Léon Louis Folquet prononçant son mot de circonstance, le 8 mars 2017 à Libreville. © Gabonreview

 

Encourager les femmes à occuper les postes de responsabilité dans le sport, et se lancer dans sa pratique régulière. Tel était l’objectif du Comité national olympique (CNO), en célébrant la journée internationale de la femme, ce 8 mars dans le 3e arrondissement de Libreville. «Nous avons une commission Femme-Sport au sein du comité. Et nous souhaitons que les femmes s’expriment à travers celle-ci, en s’abonnant sans retenue», a déclaré le président du CNO, justifiant la célébration de cette journée par sa structure.

«Au niveau du comité olympique, nous avons également le rôle de booster les femmes, de les emmener à intégrer de plus en plus les structures sportives, car cela n’a rien d’avilissant», a déclaré Léon Louis Folquet. En effet, la commission Femme-Sport est calquée sur le modèle de la commission des femmes dans le sport du Comité international olympique (CIO). Celle-ci élabore et met en œuvre la «politique femme et sport» du CIO.

Edith Biloghe pendant son intervention, et une vue de l’assistance pendant l’évènement. © Gabonreview

Elle assure également la promotion des chances égales pour les femmes et les jeunes filles à tous les niveaux, afin que ces dernières puissent pratiquer un sport ou une activité physique et profiter des bienfaits qui en découlent.

Par ailleurs, le moment de communion entre le CNO et les femmes du troisième arrondissement de Libreville, a notamment été agrémenté d’un exposé-débat sur «l’apport de la femme dans les institutions sportives». Un thème ayant orienté l’intervention de la vice-présidente de la commission Femme et Sport, par ailleurs présidente de la fédération gabonaise de Wushu.

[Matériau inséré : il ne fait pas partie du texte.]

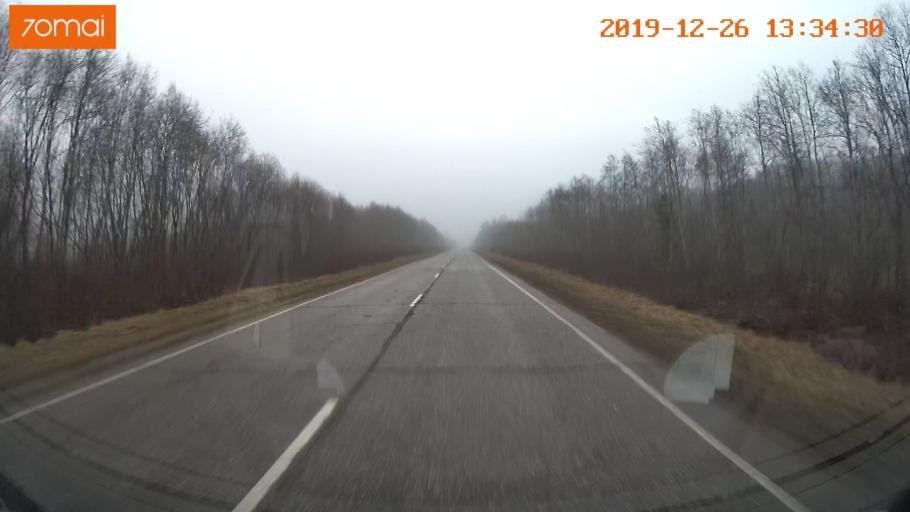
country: RU
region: Vologda
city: Sheksna
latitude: 58.8050
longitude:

Edith Biloghe a ainsi axé son mot de circonstance autour de la question suivante : «Peut-on soustraire la femme des institutions sportives d’aujourd’hui ?».

«Personne n’oserait douter des déséquilibres que causerait une réponse affirmative à cette question», a-t-elle alerté. Car a insisté Edith Biloghe : «La femme remplit très bien les tâches conceptuelles, organisationnelles et institutionnelles. Aussi bien dans le domaine du sport qu’ailleurs. Des études assez poussées sont unanimes sur les aptitudes des femmes, et surtout sur son sens élevé de l’organisation (…) C’est pourquoi j’exhorte les dirigeants sportifs à faire la part belle aux femmes».

Un appel repris par le président du CIO exhortant, une nouvelle fois, les femmes à s’activer pour l’occupation de postes à responsabilité dans le domaine sportif. «Avec la présidente de la fédération gabonaise de ping-pong et celle de wushu, il n’y que deux femmes à la tête de hautes institutions sportives dans le pays. La troisième, l’ancienne présidente de la fédération de handball, a récemment rejoint le gouvernement. Il y a de la place à prendre : à vous de vous activer», a conclu Léon Louis Folquet.